▶ **What is being asked**:
Where an image appears in the data, omit it and reproduce the rest exactly.

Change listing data
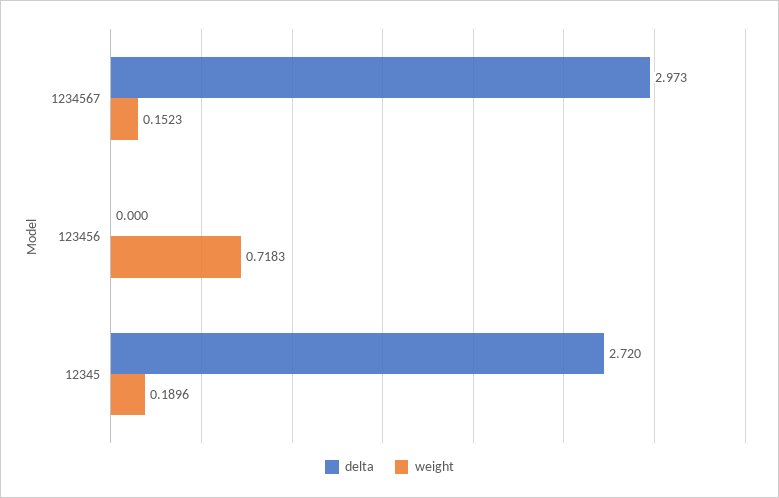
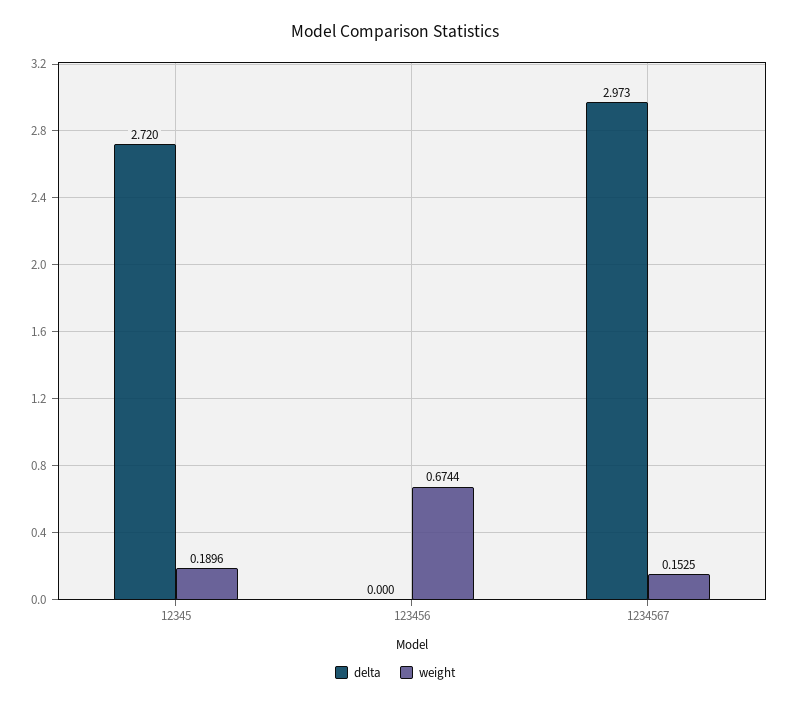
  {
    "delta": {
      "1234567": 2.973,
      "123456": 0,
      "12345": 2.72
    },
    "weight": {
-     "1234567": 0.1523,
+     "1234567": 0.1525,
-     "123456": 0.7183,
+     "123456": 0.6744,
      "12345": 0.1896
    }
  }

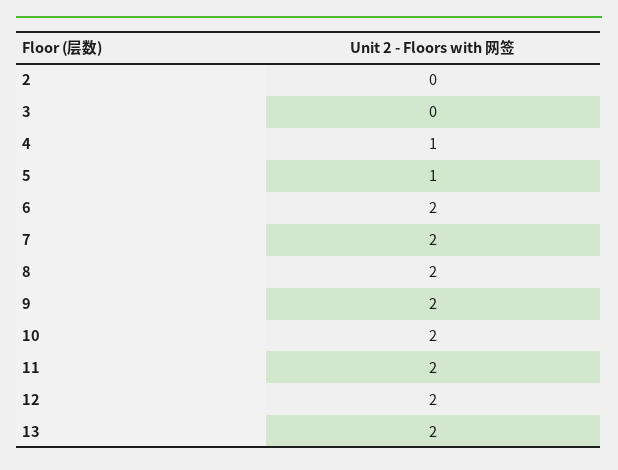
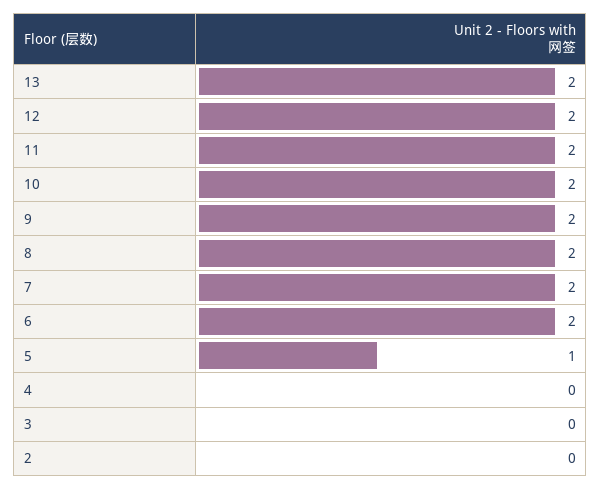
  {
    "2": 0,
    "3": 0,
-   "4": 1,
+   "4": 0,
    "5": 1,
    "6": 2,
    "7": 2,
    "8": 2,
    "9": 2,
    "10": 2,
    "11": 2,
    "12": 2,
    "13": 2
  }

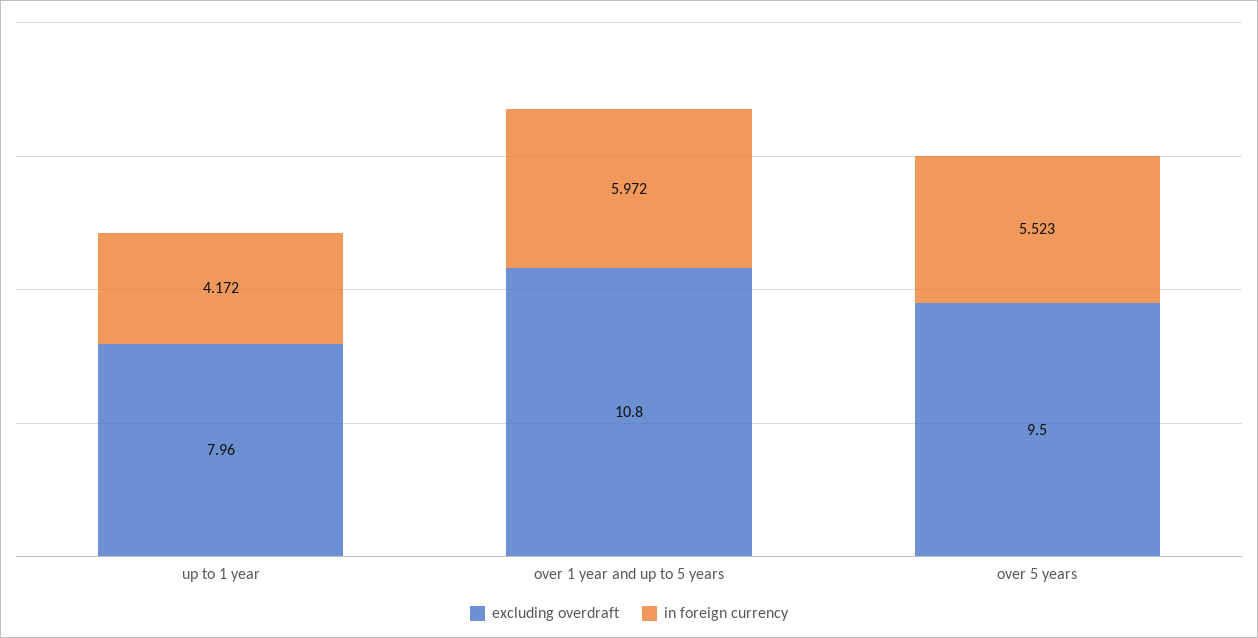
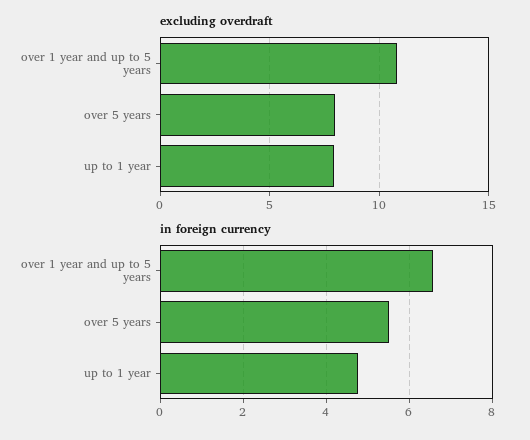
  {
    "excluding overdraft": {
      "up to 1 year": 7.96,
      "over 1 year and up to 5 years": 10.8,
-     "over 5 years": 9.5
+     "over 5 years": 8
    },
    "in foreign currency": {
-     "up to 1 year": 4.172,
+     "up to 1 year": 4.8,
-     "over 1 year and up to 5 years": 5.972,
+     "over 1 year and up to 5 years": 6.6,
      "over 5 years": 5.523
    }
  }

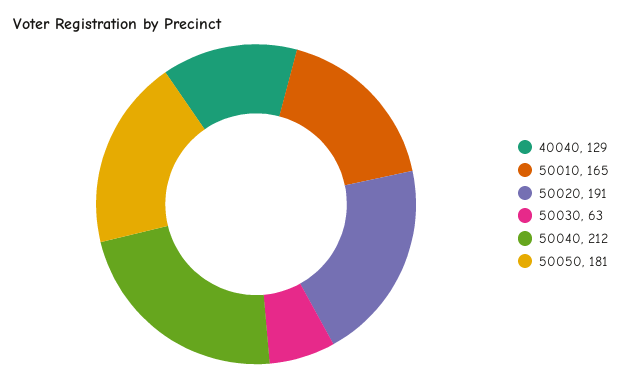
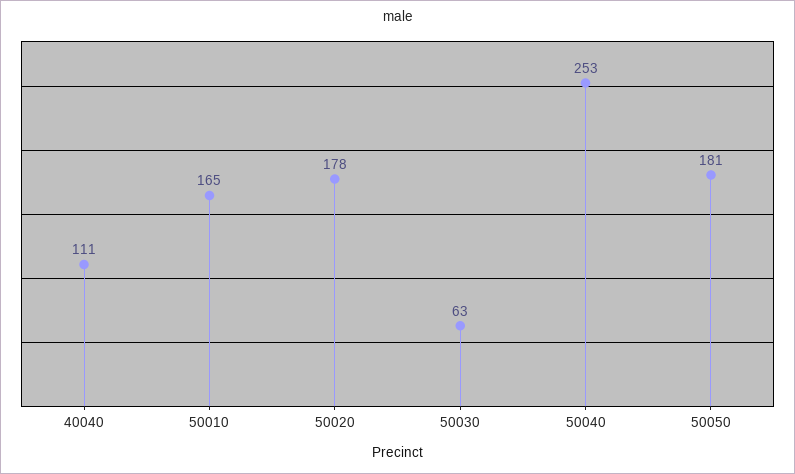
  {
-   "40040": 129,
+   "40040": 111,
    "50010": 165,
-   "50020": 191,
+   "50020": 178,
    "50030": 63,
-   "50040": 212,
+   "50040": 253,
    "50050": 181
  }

▶ **Response for this exercise**:
  {
    "delta": {
      "1234567": 2.973,
      "123456": 0,
      "12345": 2.72
    },
    "weight": {
-     "1234567": 0.1523,
+     "1234567": 0.1525,
-     "123456": 0.7183,
+     "123456": 0.6744,
      "12345": 0.1896
    }
  }

  {
    "2": 0,
    "3": 0,
-   "4": 1,
+   "4": 0,
    "5": 1,
    "6": 2,
    "7": 2,
    "8": 2,
    "9": 2,
    "10": 2,
    "11": 2,
    "12": 2,
    "13": 2
  }

  {
    "excluding overdraft": {
      "up to 1 year": 7.96,
      "over 1 year and up to 5 years": 10.8,
-     "over 5 years": 9.5
+     "over 5 years": 8
    },
    "in foreign currency": {
-     "up to 1 year": 4.172,
+     "up to 1 year": 4.8,
-     "over 1 year and up to 5 years": 5.972,
+     "over 1 year and up to 5 years": 6.6,
      "over 5 years": 5.523
    }
  }

  {
-   "40040": 129,
+   "40040": 111,
    "50010": 165,
-   "50020": 191,
+   "50020": 178,
    "50030": 63,
-   "50040": 212,
+   "50040": 253,
    "50050": 181
  }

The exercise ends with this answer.